Start the migration task

$ cd ${DATAX_HOME}/..
$ ls
  datax/  datax.tar.gz  prometheus2tsdb.json
$ python datax/bin/datax.py prometheus2tsdb.json

Check the migration result

 The following sample shows the information that is returned if the data is migrated:

Task start time: 2019-05-20 20:22:39
Task end time: 2019-05-20 20:22:50
Time consumed: 10s
Average traffic: 122.07KB/s
Write rate: 1000rec/s
Number of records obtained: 10000
Number of write and read failures: 0

For more information about how to migrate data from Prometheus to a TSDB database, see Migrate data from Prometheus to a TSDB database.

Parameter description

 The following tables describe the parameters.

Prometheus Reader

Parameter

Type

Required

Description

Default value

Example

endpoint

String

Yes

The HTTP endpoint of Prometheus.

N/A

http://127.0.0.1:9090

column

Array

Yes

The columns of data that you want to migrate.

[]

["m"]

beginDateTime

String

Yes

This parameter is used together with the endDateTime parameter to specify a time range. The data that is generated within this time range is migrated.

N/A

2019-05-13 15:00:00

endDateTime

String

Yes

This parameter is used together with the beginDateTime parameter to specify a time range. The data that is generated within this time range is migrated.

N/A

2019-05-13 17:00:00

TSDB Writer

Parameter

Type

Required

Description

Default value

Example

endpoint

String

Yes

The HTTP endpoint of the destination TSDB database.

N/A

http://127.0.0.1:8242

batchSize

Integer

No

The number of data records that you want to migrate at a time. The value must be an integer greater than 0.

100

100

maxRetryTime

Integer

No

The maximum number of retries that are allowed after a migration failure occurs. The value must be an integer greater than 1.

3

3

ignoreWriteError

Boolean

No

This parameter specifies whether to ignore the maxRetryTime parameter. If the ignoreWriteError parameter is set to true, the system ignores write errors and attempts to write data again. If the ignoreWriteError parameter is set to false, the task for writing data is terminated after the maximum number of retries is reached.

false

false

Note

Make sure that DataX can access the TSDB database.

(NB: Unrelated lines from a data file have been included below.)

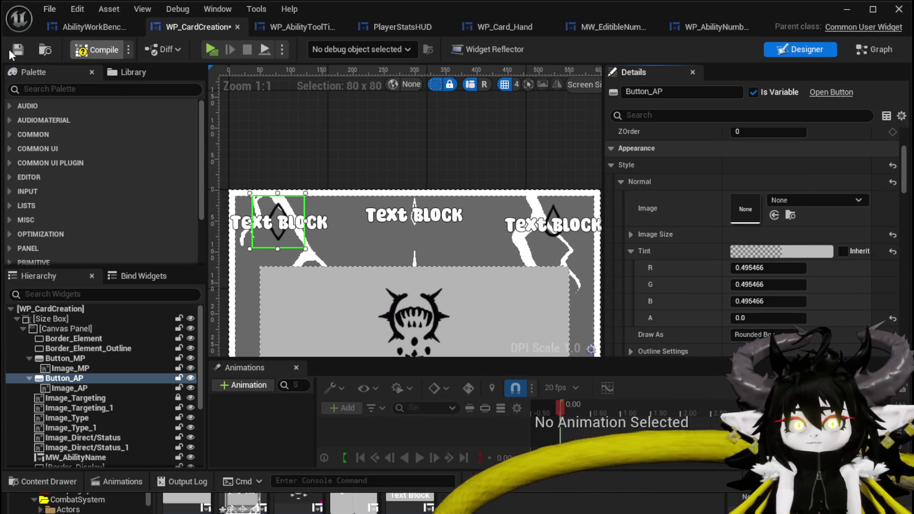
{"action": "left_click", "coordinate": [8, 50]}
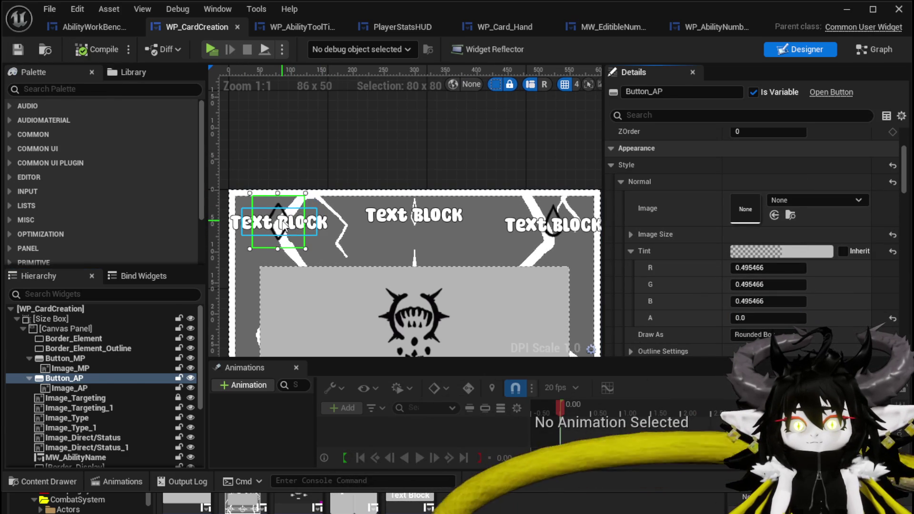
Make the AP and MP cost texts Not Hit-Testable (Self & All Children).
{"action": "left_click", "coordinate": [285, 227]}
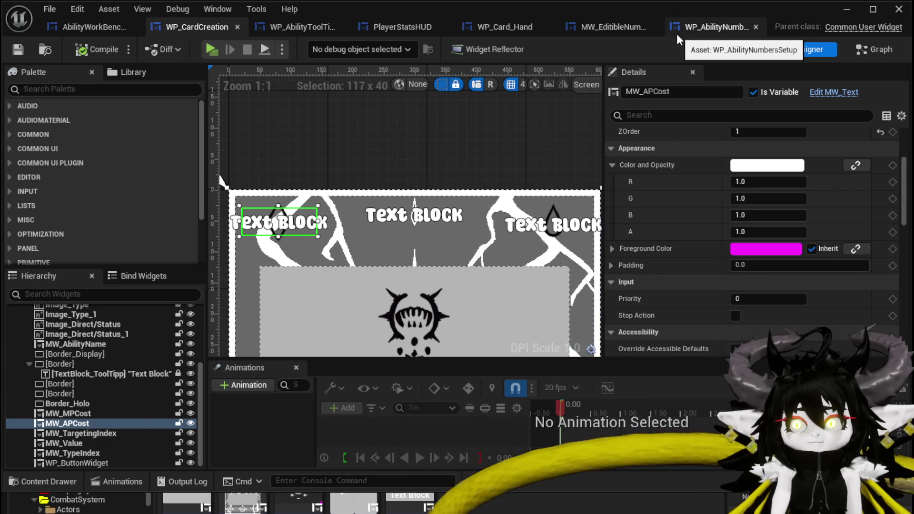
{"action": "scroll", "coordinate": [780, 244], "scroll_direction": "up", "scroll_amount": 2}
{"action": "scroll", "coordinate": [779, 242], "scroll_direction": "up", "scroll_amount": 4}
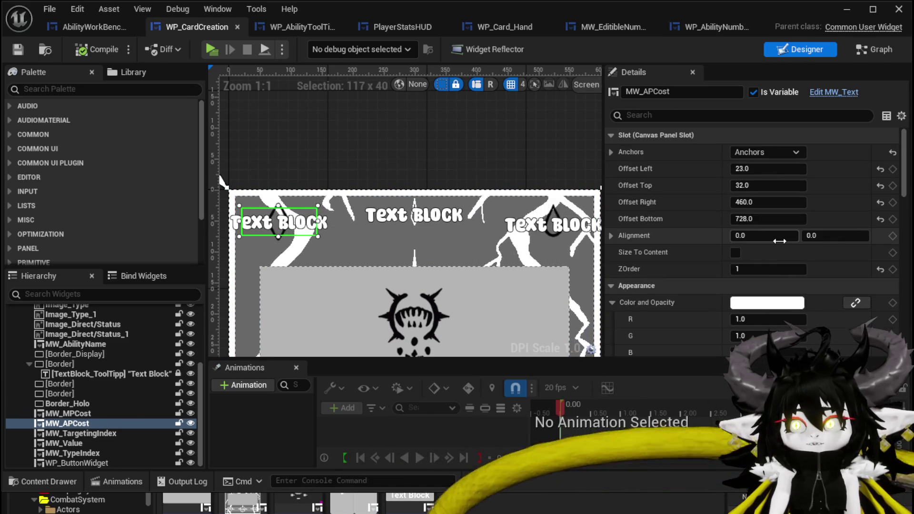
{"action": "scroll", "coordinate": [779, 240], "scroll_direction": "down", "scroll_amount": 15}
{"action": "scroll", "coordinate": [779, 239], "scroll_direction": "down", "scroll_amount": 2}
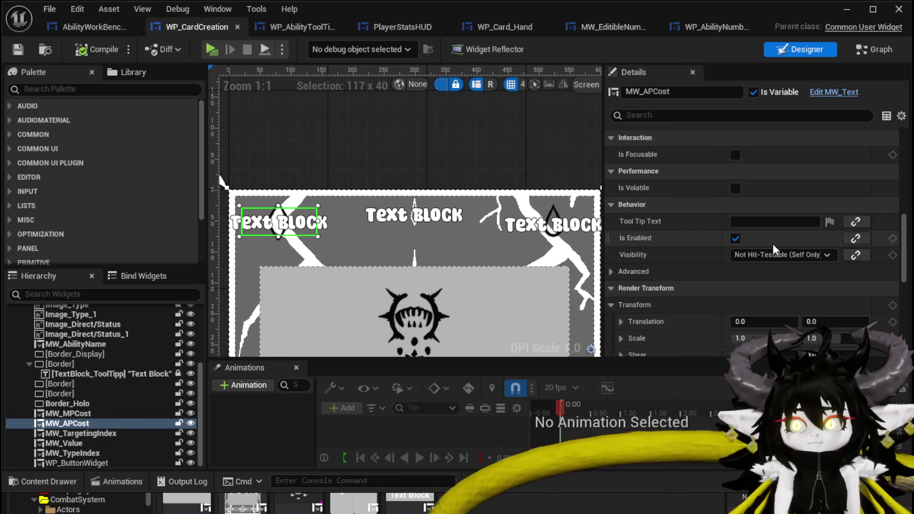
{"action": "left_click", "coordinate": [762, 255]}
{"action": "left_click", "coordinate": [766, 311]}
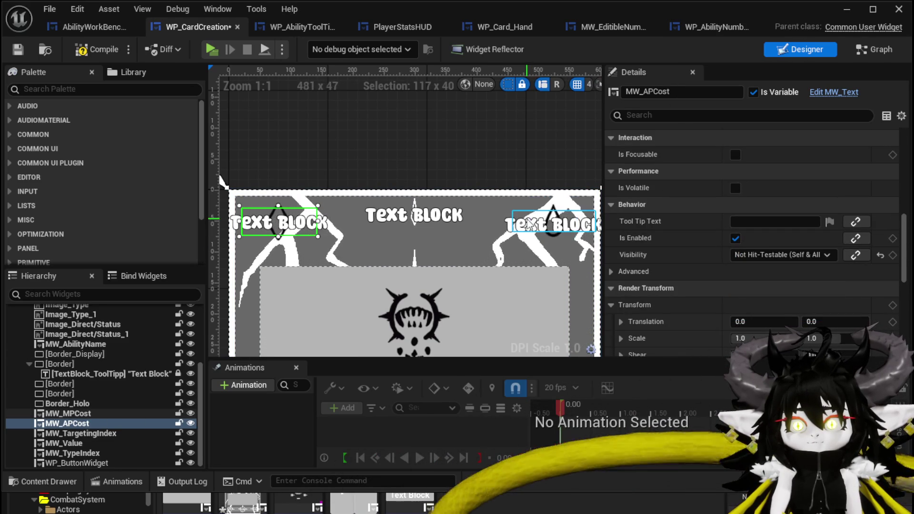
{"action": "left_click", "coordinate": [67, 413]}
{"action": "left_click", "coordinate": [776, 255]}
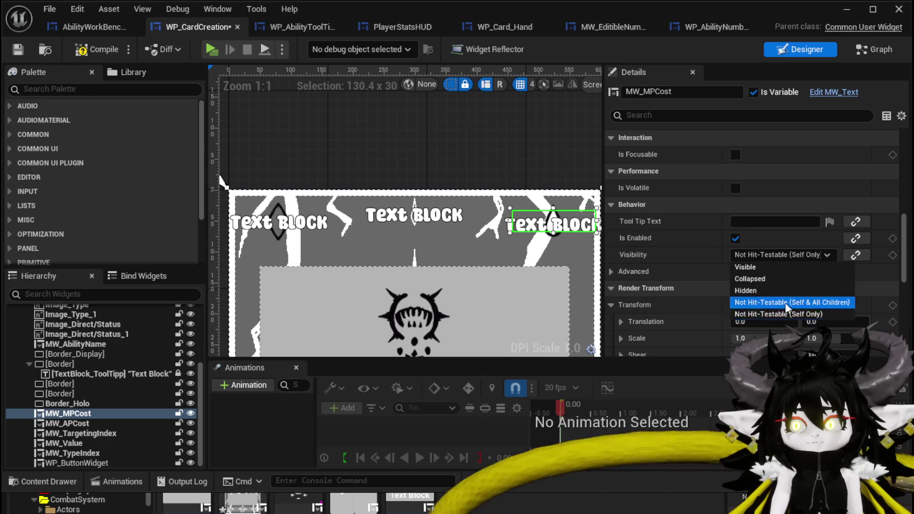
{"action": "left_click", "coordinate": [788, 305]}
Make the ability name and targeting index texts Not Hit-Testable (Self & All Children).
{"action": "left_click", "coordinate": [415, 215]}
{"action": "left_click", "coordinate": [767, 257]}
{"action": "left_click", "coordinate": [771, 300]}
{"action": "scroll", "coordinate": [437, 211], "scroll_direction": "down", "scroll_amount": 3}
{"action": "left_click_drag", "start_coordinate": [437, 211], "coordinate": [407, 180]}
{"action": "left_click_drag", "start_coordinate": [343, 307], "coordinate": [338, 224]}
{"action": "scroll", "coordinate": [338, 238], "scroll_direction": "up", "scroll_amount": 3}
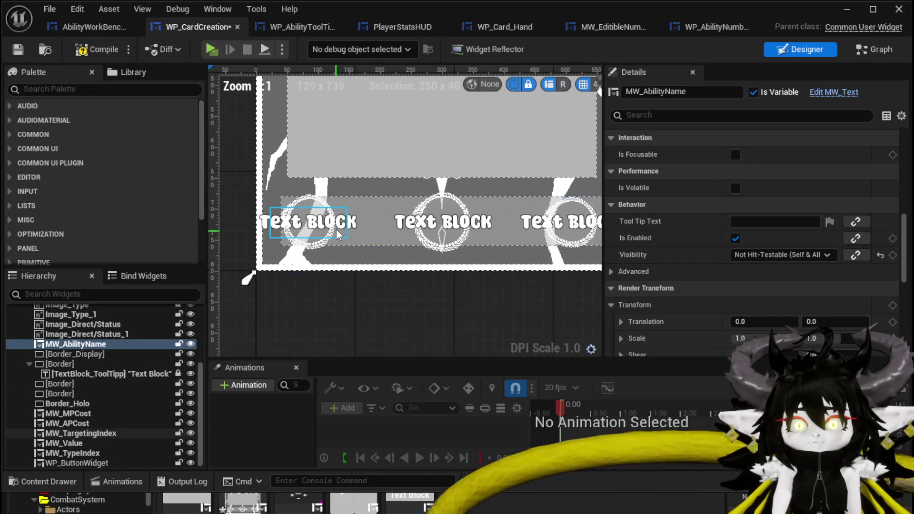
{"action": "left_click", "coordinate": [310, 225]}
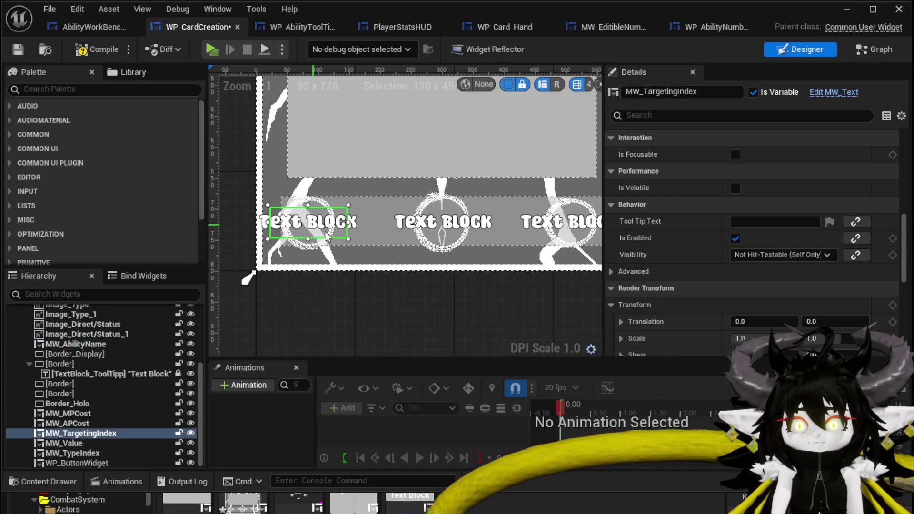
{"action": "left_click", "coordinate": [759, 256]}
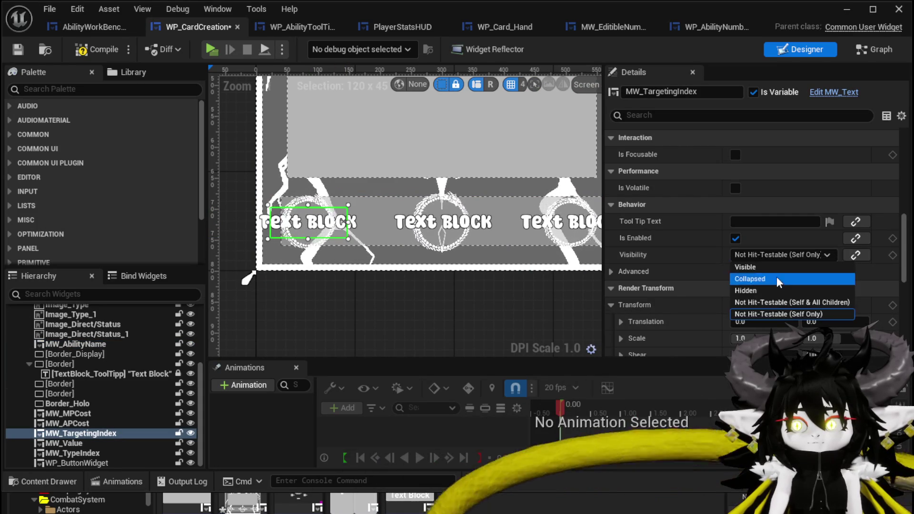
{"action": "left_click", "coordinate": [787, 302]}
Give the value text and MW_TypeIndex the same visibility, then launch a play test.
{"action": "left_click", "coordinate": [442, 222]}
{"action": "left_click", "coordinate": [758, 252]}
{"action": "left_click", "coordinate": [788, 293]}
{"action": "left_click", "coordinate": [543, 225]}
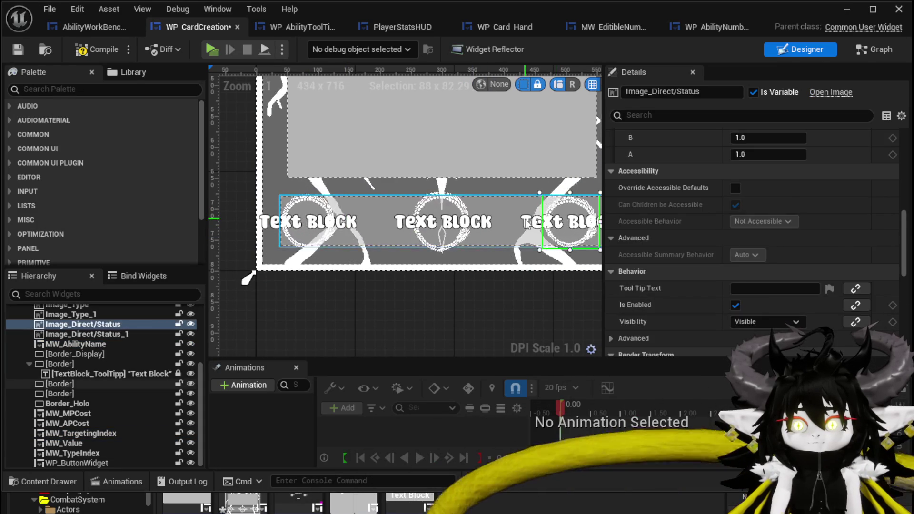
{"action": "left_click", "coordinate": [543, 225]}
{"action": "left_click", "coordinate": [537, 226]}
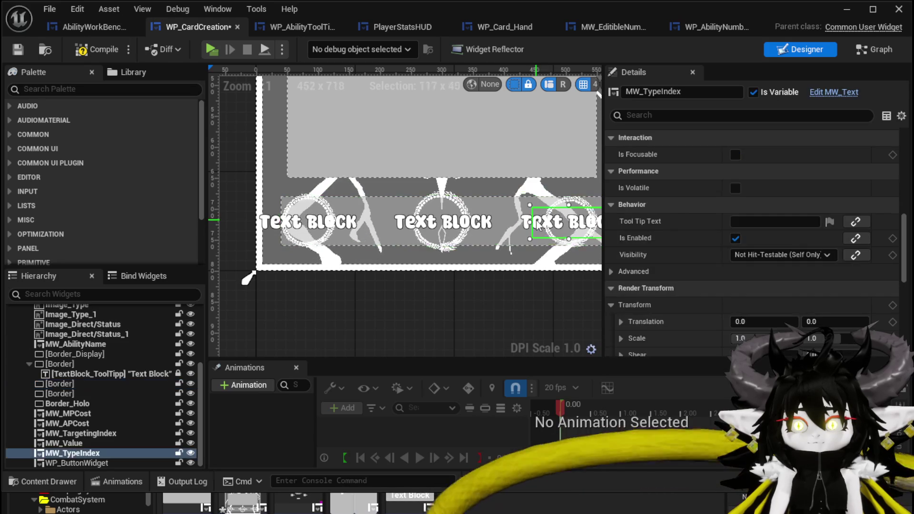
{"action": "left_click", "coordinate": [784, 253]}
{"action": "left_click", "coordinate": [796, 305]}
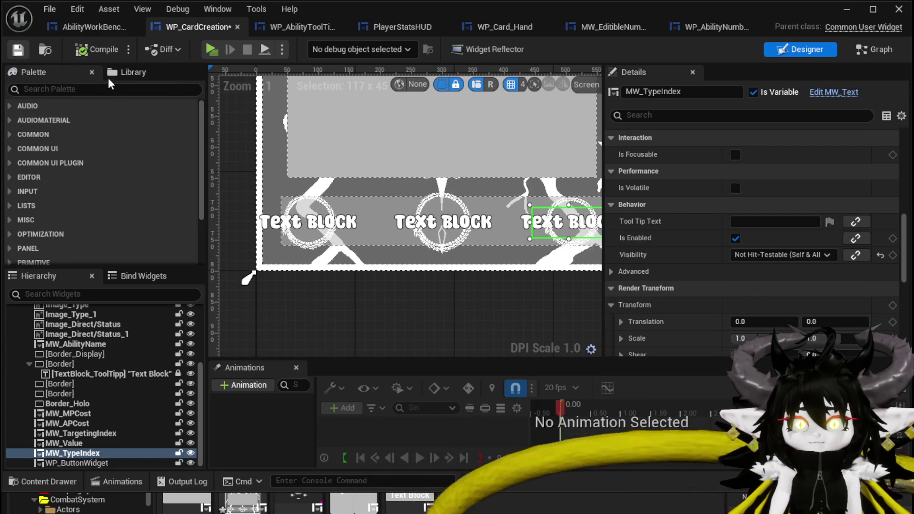
{"action": "left_click", "coordinate": [846, 9]}
{"action": "left_click", "coordinate": [305, 48]}
At the ability workbench, enlarge the green Nature card and change its AP cost to 100.
{"action": "key", "text": "w"}
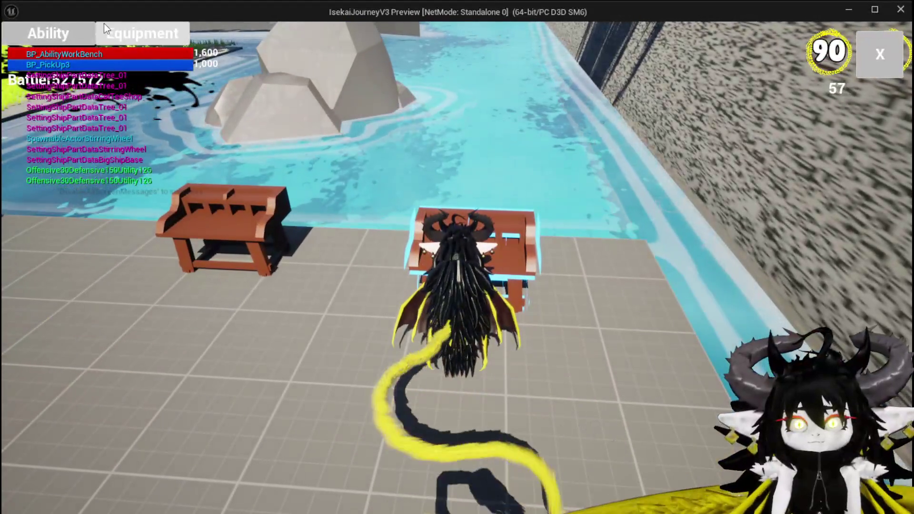
{"action": "left_click", "coordinate": [104, 23]}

 TSDB Writer calls the /api/put HTTP API operation to write data. To ensure successful data migration, make sure that each process of the migration task can access the HTTP API that is provided by TSDB. Otherwise, a connection exception is thrown.

Make sure that DataX can access Prometheus.

 Prometheus Reader reads data by calling the /api/v1/query_range operation. To ensure successful data migration, make sure that each process of the migration task can access the HTTP API that is provided by Prometheus. Otherwise, a connection exception is thrown.

FAQ

Can I change the Java Virtual Machine (JVM) memory size for a migration process?

Yes, you can change the JVM memory size for a migration process. You can run the following command to change the JVM memory size for a task that migrates data from Prometheus to a TSDB database:

python datax/bin/datax.py prometheus2tsdb.json -j "-Xms4096m -Xmx4096m"

How do I add an IP address to an IP address whitelist of a TSDB database?

For information about how to configure an IP address whitelist, see Set the IP address whitelist.

If my migration task runs on an Elastic Compute Service (ECS) instance, how do I configure a virtual private cloud (VPC) and what are the problems I may encounter?

See Use cases of ECS security groups.